### Problem details
Every line in the listing below from the one with "27: (218, 175)" through the one with "55: (137, 64)" is to be reproduced exactly, both ends included; leave out the rest.

### Working data
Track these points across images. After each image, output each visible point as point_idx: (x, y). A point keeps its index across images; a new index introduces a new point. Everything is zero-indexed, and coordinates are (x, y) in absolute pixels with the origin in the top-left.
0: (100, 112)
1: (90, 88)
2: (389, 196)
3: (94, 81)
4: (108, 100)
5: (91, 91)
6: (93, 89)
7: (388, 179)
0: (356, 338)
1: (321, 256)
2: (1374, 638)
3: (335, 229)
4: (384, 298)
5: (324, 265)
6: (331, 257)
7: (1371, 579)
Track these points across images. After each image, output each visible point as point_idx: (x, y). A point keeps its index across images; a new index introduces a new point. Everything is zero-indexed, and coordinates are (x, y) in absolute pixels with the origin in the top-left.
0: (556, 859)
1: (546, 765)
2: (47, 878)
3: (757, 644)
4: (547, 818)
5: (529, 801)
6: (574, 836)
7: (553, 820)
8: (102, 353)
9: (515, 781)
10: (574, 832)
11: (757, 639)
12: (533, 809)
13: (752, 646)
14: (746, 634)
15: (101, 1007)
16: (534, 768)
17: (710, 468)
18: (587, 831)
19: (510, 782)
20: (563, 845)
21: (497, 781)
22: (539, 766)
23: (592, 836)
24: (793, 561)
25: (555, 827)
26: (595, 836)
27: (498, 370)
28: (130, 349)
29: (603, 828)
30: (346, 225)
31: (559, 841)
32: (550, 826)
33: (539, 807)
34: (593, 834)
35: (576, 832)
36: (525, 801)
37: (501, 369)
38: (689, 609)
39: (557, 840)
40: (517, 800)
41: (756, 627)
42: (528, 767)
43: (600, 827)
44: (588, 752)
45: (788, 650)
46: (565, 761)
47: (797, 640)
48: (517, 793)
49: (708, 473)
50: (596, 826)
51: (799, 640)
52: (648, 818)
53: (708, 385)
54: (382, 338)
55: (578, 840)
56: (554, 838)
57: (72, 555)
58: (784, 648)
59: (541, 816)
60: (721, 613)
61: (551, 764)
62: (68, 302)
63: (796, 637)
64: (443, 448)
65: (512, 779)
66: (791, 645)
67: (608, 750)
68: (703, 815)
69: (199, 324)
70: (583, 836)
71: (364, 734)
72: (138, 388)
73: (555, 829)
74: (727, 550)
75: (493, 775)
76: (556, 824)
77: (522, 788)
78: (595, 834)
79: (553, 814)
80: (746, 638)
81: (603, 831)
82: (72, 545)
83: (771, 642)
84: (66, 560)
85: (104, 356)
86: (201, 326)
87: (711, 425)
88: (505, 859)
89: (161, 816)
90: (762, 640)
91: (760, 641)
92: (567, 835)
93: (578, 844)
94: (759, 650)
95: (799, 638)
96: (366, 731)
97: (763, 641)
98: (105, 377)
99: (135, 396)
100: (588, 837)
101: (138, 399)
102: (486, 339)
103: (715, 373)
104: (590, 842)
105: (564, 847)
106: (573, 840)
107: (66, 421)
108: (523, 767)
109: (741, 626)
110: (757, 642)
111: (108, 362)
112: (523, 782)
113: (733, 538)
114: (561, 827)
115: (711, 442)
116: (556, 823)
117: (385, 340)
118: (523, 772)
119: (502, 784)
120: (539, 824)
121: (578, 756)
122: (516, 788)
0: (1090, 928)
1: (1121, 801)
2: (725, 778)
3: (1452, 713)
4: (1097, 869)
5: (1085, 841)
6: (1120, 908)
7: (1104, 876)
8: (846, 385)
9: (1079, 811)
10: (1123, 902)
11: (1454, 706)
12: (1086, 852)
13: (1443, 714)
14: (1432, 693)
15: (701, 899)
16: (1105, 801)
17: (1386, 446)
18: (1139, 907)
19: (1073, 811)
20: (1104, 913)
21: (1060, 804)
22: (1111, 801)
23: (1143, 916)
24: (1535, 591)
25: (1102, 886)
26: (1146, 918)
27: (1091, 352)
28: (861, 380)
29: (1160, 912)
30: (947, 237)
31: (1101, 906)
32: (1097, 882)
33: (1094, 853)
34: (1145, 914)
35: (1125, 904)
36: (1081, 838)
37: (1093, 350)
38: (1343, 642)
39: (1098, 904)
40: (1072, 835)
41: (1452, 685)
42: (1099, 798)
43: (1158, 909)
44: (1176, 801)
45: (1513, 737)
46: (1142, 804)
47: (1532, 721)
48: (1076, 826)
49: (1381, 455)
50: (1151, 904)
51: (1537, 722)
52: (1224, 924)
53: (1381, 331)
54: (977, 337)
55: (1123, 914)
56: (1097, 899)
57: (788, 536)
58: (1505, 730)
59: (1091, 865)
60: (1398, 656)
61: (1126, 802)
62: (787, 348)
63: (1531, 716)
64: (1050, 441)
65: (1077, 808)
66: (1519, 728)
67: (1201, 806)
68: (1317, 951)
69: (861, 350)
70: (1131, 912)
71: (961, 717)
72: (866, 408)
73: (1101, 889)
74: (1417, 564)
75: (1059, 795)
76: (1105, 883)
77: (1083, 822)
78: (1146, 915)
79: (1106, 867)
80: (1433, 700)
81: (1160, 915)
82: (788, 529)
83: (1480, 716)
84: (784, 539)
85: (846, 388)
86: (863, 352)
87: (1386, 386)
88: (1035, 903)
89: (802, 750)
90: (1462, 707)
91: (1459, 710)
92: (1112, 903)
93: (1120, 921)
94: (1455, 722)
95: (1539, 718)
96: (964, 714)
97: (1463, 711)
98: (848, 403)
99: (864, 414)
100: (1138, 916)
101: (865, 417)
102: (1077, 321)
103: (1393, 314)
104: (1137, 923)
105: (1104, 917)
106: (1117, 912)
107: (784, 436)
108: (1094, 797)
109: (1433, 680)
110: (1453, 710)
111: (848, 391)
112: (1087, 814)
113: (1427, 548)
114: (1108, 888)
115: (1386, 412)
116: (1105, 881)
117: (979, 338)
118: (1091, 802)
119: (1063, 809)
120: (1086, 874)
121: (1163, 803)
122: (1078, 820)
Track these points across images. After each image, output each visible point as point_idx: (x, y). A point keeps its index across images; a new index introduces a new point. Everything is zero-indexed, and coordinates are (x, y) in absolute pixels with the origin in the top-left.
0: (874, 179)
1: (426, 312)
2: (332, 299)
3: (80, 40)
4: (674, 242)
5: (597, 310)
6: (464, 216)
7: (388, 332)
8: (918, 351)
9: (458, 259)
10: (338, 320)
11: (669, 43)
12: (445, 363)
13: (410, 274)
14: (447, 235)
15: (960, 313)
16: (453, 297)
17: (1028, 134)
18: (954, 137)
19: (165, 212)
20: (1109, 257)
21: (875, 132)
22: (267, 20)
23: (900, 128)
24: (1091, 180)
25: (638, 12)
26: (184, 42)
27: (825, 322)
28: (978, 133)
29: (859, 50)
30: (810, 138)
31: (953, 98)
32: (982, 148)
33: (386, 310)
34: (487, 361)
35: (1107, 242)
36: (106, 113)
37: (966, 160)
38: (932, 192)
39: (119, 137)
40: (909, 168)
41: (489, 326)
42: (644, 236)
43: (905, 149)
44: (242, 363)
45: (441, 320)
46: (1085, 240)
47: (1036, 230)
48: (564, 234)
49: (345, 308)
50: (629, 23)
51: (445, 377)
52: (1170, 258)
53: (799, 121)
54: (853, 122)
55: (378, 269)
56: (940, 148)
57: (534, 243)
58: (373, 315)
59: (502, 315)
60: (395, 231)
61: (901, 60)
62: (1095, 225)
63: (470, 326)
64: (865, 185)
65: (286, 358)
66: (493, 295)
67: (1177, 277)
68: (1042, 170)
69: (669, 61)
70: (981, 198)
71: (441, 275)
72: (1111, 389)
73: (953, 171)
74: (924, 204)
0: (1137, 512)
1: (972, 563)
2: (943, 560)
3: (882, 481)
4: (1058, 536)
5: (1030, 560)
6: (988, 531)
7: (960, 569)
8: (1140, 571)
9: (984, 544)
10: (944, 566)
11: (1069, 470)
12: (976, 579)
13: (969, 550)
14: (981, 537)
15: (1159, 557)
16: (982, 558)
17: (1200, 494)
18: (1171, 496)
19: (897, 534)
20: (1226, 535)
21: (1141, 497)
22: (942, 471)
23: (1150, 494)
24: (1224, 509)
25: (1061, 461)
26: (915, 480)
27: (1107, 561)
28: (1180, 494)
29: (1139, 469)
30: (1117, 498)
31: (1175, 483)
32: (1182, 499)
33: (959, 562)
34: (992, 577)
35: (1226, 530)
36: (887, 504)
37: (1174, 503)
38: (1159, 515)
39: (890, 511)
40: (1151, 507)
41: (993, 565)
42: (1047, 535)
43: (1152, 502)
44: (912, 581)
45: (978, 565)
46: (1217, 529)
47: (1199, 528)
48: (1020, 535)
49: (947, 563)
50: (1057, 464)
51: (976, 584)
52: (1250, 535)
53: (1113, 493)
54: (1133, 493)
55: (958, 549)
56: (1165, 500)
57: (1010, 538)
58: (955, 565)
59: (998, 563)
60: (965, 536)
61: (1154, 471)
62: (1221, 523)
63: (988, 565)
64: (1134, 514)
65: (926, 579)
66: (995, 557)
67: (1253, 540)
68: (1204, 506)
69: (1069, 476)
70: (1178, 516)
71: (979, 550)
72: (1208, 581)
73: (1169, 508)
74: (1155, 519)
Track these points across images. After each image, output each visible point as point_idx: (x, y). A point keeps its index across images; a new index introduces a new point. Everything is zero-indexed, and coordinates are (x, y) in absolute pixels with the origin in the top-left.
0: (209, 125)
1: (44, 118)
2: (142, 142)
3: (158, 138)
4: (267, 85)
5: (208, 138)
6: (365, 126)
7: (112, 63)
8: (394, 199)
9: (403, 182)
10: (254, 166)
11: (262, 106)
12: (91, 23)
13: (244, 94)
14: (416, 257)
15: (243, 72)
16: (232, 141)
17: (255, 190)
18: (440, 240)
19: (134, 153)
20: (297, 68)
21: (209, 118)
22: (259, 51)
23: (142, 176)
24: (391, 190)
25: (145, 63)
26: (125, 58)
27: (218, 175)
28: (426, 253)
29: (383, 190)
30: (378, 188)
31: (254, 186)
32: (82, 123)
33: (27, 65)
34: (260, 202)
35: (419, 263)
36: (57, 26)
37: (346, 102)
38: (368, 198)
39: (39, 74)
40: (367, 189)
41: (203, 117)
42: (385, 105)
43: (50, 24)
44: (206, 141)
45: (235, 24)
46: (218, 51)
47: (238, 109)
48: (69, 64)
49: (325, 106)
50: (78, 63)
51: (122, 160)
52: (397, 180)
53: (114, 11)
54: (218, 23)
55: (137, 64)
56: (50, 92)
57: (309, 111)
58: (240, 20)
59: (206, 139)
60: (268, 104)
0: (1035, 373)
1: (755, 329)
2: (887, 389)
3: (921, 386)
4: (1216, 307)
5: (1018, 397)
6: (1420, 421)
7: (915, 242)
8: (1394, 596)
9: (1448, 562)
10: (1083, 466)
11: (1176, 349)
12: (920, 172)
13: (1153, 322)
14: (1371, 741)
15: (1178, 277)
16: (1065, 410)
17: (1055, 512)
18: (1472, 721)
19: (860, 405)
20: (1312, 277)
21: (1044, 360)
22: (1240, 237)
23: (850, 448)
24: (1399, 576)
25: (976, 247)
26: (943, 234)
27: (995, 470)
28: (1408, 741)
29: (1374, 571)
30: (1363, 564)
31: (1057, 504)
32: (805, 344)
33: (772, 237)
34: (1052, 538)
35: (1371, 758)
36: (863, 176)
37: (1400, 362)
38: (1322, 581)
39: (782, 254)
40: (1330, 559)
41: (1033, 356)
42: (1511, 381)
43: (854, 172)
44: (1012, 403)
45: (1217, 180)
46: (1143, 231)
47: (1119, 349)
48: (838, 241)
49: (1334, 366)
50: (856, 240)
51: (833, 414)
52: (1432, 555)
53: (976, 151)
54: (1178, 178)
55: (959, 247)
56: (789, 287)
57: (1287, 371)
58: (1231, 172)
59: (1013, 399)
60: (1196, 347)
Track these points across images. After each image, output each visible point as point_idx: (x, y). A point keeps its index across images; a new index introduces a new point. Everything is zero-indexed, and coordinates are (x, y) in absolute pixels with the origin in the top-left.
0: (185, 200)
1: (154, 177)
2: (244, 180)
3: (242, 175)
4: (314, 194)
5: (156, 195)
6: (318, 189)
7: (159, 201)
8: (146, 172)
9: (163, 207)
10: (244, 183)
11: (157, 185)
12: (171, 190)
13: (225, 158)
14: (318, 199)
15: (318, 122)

### Written response
27: (218, 175)
28: (426, 253)
29: (383, 190)
30: (378, 188)
31: (254, 186)
32: (82, 123)
33: (27, 65)
34: (260, 202)
35: (419, 263)
36: (57, 26)
37: (346, 102)
38: (368, 198)
39: (39, 74)
40: (367, 189)
41: (203, 117)
42: (385, 105)
43: (50, 24)
44: (206, 141)
45: (235, 24)
46: (218, 51)
47: (238, 109)
48: (69, 64)
49: (325, 106)
50: (78, 63)
51: (122, 160)
52: (397, 180)
53: (114, 11)
54: (218, 23)
55: (137, 64)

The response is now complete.